● ABOUT THIS EXERCISE
Look through the data below for the line with "X022590Y004106D03*", and transcribe it exactly together with each line after it up to and including the line with "X027733Y006188D03*". Give nothing else.

*** PROVIDED DATA

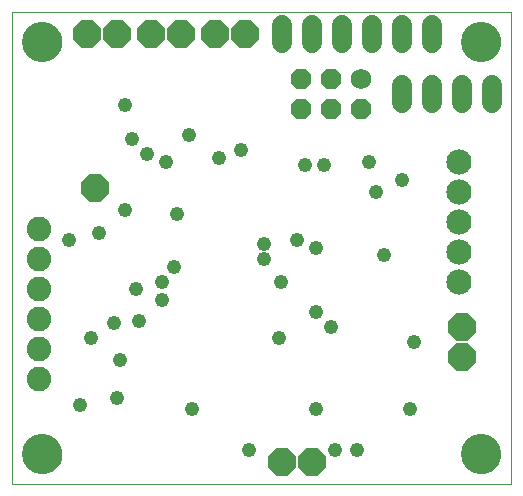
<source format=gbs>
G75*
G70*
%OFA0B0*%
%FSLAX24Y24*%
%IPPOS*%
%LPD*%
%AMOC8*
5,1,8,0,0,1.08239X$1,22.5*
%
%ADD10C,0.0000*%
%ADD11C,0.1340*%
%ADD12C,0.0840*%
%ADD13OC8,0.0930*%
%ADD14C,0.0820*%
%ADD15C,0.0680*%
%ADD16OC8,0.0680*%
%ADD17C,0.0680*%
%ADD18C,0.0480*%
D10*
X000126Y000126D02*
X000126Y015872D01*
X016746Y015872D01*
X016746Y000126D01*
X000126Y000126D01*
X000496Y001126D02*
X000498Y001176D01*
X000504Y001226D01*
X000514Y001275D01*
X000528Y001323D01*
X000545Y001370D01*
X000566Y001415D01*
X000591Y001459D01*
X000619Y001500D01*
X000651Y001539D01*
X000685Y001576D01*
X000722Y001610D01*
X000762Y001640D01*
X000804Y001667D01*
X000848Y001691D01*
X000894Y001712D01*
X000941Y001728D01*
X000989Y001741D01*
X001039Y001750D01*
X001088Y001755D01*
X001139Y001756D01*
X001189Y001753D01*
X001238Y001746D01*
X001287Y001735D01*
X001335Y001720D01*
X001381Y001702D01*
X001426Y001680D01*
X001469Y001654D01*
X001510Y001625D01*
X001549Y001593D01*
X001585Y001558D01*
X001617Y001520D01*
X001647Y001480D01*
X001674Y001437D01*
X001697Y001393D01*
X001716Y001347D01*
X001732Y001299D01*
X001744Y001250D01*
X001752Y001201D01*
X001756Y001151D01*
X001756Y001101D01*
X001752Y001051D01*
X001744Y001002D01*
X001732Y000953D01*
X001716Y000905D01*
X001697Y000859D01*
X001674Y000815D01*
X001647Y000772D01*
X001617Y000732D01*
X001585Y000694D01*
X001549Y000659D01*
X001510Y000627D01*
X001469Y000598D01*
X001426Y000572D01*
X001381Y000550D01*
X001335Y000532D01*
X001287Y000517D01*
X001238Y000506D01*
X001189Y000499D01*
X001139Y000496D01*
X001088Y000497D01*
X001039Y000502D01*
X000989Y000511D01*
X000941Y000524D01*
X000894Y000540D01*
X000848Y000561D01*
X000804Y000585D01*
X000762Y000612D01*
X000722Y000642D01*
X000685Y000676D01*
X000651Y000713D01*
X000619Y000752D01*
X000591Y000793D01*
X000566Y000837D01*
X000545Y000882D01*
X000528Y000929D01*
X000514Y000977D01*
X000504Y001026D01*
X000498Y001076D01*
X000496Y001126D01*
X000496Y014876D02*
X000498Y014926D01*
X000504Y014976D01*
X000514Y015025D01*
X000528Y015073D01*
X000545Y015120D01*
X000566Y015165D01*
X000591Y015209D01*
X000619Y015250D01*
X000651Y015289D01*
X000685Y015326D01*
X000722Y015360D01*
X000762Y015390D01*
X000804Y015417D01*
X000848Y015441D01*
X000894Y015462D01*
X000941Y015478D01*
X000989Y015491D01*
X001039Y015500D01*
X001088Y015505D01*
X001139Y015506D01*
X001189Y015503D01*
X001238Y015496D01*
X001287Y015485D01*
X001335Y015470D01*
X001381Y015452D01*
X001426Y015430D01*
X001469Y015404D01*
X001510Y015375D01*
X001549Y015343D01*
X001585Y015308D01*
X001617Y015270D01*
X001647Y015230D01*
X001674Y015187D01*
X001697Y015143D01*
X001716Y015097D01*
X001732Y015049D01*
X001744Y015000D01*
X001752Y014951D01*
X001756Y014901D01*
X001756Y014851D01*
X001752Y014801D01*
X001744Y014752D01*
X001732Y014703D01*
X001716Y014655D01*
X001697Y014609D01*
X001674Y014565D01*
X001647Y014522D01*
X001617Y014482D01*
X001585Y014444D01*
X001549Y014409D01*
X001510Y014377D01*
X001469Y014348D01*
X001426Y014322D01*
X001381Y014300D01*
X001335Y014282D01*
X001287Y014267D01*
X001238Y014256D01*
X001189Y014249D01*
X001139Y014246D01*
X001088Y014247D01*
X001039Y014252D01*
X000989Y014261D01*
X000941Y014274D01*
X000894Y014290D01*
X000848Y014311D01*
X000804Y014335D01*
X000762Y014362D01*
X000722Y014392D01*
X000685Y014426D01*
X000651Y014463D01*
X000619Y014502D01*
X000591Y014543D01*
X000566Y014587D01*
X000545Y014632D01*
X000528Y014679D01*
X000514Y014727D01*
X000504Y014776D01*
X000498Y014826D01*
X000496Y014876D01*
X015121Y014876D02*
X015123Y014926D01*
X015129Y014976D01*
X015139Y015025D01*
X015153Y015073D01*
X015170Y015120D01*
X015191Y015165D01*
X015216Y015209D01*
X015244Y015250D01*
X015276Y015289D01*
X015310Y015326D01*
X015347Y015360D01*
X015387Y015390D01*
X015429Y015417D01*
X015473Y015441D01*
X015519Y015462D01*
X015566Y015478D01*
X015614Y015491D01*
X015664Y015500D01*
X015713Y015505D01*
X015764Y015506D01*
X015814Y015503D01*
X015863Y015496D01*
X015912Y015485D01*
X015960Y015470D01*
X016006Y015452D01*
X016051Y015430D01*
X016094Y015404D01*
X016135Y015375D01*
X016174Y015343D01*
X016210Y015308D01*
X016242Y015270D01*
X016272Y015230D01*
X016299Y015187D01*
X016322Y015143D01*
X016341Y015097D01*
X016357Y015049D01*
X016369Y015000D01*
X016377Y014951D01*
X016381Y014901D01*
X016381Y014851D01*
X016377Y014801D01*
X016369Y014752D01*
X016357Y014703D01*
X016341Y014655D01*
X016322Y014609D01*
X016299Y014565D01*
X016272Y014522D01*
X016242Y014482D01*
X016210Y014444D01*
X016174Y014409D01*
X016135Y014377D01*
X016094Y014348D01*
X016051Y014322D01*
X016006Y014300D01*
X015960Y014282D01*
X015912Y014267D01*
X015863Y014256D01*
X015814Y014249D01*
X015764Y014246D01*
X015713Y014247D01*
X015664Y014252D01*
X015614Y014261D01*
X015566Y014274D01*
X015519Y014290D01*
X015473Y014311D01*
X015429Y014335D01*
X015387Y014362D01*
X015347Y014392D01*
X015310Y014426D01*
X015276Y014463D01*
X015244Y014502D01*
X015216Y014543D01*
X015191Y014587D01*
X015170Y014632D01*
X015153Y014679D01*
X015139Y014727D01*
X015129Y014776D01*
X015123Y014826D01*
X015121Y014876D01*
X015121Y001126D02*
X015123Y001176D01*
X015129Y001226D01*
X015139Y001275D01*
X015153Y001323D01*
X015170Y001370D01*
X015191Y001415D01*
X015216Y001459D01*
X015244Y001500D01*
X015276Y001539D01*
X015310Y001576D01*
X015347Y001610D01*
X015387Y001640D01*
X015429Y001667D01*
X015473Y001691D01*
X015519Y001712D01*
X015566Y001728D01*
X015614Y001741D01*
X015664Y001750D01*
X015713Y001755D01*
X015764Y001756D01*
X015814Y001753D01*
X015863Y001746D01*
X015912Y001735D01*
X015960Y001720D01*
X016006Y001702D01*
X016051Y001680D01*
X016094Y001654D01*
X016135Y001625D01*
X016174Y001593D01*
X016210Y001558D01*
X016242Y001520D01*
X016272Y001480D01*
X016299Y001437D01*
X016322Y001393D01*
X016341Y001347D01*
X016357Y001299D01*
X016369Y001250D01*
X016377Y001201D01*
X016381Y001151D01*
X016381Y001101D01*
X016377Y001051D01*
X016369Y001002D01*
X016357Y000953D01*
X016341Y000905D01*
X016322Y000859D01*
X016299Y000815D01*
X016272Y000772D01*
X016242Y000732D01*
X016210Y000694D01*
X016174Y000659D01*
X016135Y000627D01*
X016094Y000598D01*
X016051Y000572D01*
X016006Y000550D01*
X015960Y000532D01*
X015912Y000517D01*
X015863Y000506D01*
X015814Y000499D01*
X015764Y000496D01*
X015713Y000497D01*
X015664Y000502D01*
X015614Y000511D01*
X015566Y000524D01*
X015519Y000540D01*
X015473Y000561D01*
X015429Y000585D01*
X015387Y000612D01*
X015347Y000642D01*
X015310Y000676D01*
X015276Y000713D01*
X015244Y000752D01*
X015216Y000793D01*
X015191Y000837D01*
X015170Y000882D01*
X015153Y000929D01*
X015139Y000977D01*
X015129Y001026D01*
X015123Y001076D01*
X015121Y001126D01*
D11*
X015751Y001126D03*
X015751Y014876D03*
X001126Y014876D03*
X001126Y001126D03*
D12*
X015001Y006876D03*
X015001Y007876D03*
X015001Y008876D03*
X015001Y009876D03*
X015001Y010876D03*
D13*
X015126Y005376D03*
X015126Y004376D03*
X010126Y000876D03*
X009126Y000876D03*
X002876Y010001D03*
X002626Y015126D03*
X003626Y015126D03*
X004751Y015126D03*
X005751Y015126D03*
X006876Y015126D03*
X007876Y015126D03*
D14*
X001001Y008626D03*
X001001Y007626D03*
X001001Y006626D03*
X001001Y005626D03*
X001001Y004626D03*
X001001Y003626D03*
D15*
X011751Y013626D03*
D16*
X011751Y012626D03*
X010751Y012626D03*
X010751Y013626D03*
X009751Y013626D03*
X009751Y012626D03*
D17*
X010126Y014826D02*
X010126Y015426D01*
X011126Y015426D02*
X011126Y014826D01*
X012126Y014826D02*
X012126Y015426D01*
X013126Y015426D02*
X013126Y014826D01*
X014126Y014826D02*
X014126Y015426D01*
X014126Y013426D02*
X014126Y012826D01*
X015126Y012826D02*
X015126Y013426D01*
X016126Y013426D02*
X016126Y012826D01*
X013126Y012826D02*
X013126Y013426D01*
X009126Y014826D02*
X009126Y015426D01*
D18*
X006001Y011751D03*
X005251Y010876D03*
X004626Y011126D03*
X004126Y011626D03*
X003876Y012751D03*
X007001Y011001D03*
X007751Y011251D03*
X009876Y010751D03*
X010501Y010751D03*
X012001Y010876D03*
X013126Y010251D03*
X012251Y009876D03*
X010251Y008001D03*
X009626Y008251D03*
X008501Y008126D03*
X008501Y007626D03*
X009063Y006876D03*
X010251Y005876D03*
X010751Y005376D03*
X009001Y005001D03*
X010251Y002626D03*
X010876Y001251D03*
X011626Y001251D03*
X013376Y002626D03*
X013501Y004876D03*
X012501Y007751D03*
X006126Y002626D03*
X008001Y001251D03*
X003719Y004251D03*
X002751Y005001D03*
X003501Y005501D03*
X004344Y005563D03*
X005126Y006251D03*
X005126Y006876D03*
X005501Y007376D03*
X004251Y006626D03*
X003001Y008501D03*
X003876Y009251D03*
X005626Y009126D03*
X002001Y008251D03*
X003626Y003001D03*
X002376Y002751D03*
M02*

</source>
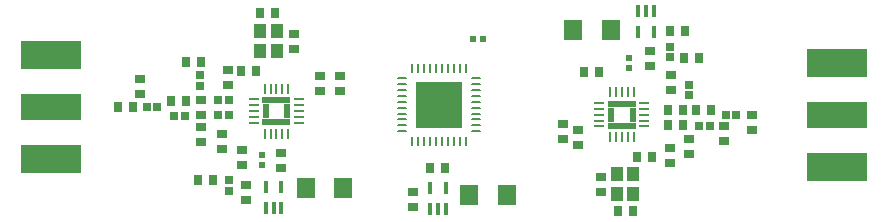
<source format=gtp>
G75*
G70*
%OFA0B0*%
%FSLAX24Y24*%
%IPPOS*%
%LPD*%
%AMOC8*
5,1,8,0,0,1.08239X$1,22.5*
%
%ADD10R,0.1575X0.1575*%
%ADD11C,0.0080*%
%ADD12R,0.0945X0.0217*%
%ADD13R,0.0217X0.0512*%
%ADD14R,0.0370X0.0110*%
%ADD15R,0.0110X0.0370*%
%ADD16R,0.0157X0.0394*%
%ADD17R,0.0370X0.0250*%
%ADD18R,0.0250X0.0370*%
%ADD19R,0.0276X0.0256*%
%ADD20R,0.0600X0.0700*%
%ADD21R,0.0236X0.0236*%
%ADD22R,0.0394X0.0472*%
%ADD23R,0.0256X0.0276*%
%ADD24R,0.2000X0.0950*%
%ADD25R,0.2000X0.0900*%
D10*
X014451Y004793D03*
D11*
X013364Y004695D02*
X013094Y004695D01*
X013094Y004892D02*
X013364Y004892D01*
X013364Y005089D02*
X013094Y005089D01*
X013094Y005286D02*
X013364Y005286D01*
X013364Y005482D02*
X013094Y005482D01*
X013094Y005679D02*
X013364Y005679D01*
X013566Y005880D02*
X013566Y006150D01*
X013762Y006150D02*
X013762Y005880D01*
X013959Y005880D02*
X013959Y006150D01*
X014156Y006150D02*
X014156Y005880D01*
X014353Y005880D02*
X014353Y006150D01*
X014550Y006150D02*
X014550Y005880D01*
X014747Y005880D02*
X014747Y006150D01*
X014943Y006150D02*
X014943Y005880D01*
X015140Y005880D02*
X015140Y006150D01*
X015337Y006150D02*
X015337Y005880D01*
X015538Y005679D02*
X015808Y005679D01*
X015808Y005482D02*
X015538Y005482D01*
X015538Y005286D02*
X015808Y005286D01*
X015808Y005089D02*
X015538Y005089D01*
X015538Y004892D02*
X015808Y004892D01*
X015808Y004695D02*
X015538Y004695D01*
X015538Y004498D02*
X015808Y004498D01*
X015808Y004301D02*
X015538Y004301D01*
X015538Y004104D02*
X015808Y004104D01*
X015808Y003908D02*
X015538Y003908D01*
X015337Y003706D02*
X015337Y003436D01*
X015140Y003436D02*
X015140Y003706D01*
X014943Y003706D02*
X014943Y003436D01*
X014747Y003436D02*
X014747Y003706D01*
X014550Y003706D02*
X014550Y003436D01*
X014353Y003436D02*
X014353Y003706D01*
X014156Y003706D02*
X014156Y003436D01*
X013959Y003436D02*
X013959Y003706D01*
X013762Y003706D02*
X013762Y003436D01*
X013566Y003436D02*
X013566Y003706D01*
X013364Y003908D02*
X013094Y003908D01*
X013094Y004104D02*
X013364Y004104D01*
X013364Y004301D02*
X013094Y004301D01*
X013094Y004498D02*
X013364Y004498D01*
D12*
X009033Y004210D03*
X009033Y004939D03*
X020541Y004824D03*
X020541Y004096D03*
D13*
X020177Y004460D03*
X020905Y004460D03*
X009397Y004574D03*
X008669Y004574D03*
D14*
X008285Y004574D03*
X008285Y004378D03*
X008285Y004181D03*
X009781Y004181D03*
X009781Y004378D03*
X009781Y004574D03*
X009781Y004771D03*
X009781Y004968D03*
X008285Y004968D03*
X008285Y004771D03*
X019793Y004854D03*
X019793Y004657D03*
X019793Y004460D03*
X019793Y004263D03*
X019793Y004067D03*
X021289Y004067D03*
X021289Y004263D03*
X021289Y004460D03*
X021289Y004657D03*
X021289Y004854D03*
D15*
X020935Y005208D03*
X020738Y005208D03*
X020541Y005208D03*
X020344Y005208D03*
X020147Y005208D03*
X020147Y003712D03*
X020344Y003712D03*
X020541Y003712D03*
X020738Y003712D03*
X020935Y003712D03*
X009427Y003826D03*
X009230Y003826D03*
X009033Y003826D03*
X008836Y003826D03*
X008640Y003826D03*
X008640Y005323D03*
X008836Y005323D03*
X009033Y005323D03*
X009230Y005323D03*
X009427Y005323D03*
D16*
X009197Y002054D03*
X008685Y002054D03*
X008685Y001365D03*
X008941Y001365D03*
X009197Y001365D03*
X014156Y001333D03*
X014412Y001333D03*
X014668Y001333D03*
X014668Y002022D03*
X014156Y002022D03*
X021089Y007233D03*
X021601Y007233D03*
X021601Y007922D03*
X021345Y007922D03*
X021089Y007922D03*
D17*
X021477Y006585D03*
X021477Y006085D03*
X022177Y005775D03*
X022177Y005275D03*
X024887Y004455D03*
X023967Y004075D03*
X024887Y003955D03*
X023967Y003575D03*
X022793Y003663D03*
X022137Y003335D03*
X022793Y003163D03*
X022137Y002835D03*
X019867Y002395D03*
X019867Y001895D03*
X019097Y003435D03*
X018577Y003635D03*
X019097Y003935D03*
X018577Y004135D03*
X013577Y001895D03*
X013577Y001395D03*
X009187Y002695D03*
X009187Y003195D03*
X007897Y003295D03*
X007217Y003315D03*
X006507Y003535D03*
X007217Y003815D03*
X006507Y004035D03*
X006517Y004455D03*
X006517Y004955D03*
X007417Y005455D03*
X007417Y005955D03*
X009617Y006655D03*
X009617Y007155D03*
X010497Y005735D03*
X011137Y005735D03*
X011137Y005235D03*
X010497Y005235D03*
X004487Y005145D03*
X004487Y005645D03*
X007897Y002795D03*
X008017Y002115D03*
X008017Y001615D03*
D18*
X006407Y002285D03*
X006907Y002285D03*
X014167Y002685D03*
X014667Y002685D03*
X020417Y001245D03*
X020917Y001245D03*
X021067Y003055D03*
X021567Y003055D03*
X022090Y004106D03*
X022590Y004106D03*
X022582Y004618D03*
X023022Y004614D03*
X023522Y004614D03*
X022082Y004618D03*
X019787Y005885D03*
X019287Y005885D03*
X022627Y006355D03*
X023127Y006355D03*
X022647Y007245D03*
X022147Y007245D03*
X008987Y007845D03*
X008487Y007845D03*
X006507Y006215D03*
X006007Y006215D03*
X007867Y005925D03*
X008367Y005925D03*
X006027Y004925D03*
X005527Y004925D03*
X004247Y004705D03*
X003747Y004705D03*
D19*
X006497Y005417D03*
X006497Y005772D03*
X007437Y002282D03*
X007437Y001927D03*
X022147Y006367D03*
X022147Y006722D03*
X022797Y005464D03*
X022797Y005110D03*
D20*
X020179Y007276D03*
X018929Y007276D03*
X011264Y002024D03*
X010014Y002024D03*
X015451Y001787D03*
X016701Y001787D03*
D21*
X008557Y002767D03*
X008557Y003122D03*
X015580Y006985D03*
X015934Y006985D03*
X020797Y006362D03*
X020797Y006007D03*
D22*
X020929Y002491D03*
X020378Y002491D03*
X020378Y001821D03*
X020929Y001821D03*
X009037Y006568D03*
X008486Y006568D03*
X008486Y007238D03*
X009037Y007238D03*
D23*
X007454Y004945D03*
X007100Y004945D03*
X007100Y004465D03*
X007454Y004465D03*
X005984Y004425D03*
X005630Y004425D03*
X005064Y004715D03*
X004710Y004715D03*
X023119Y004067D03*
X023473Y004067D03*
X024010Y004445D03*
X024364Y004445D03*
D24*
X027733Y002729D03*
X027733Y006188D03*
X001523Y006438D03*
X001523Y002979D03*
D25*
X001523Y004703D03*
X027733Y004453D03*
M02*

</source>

******

● SOLUTION
X022590Y004106D03*
X022582Y004618D03*
X023022Y004614D03*
X023522Y004614D03*
X022082Y004618D03*
X019787Y005885D03*
X019287Y005885D03*
X022627Y006355D03*
X023127Y006355D03*
X022647Y007245D03*
X022147Y007245D03*
X008987Y007845D03*
X008487Y007845D03*
X006507Y006215D03*
X006007Y006215D03*
X007867Y005925D03*
X008367Y005925D03*
X006027Y004925D03*
X005527Y004925D03*
X004247Y004705D03*
X003747Y004705D03*
D19*
X006497Y005417D03*
X006497Y005772D03*
X007437Y002282D03*
X007437Y001927D03*
X022147Y006367D03*
X022147Y006722D03*
X022797Y005464D03*
X022797Y005110D03*
D20*
X020179Y007276D03*
X018929Y007276D03*
X011264Y002024D03*
X010014Y002024D03*
X015451Y001787D03*
X016701Y001787D03*
D21*
X008557Y002767D03*
X008557Y003122D03*
X015580Y006985D03*
X015934Y006985D03*
X020797Y006362D03*
X020797Y006007D03*
D22*
X020929Y002491D03*
X020378Y002491D03*
X020378Y001821D03*
X020929Y001821D03*
X009037Y006568D03*
X008486Y006568D03*
X008486Y007238D03*
X009037Y007238D03*
D23*
X007454Y004945D03*
X007100Y004945D03*
X007100Y004465D03*
X007454Y004465D03*
X005984Y004425D03*
X005630Y004425D03*
X005064Y004715D03*
X004710Y004715D03*
X023119Y004067D03*
X023473Y004067D03*
X024010Y004445D03*
X024364Y004445D03*
D24*
X027733Y002729D03*
X027733Y006188D03*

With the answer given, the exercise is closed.